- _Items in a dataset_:

- - - - -

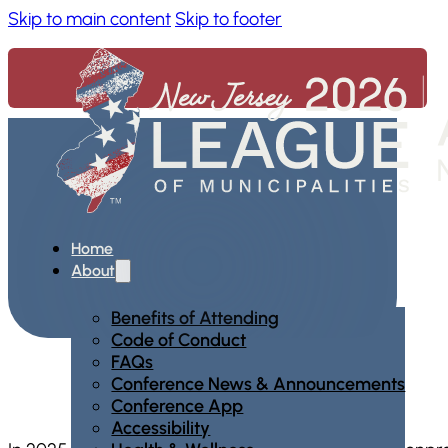
Skip to main content
Skip to footer
Home
About
Benefits of Attending
Code of Conduct
FAQs
Conference News & Announcements
Conference App
Accessibility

- - - - -

- _TRY IT_:
Rewrite the text of the items with every "Conference" changed to "Summit" and everything else left as it is. Leave out the pictures.

- _ANSWER BELOW_:
Skip to main content
Skip to footer
Home
About
Benefits of Attending
Code of Conduct
FAQs
Summit News & Announcements
Summit App
Accessibility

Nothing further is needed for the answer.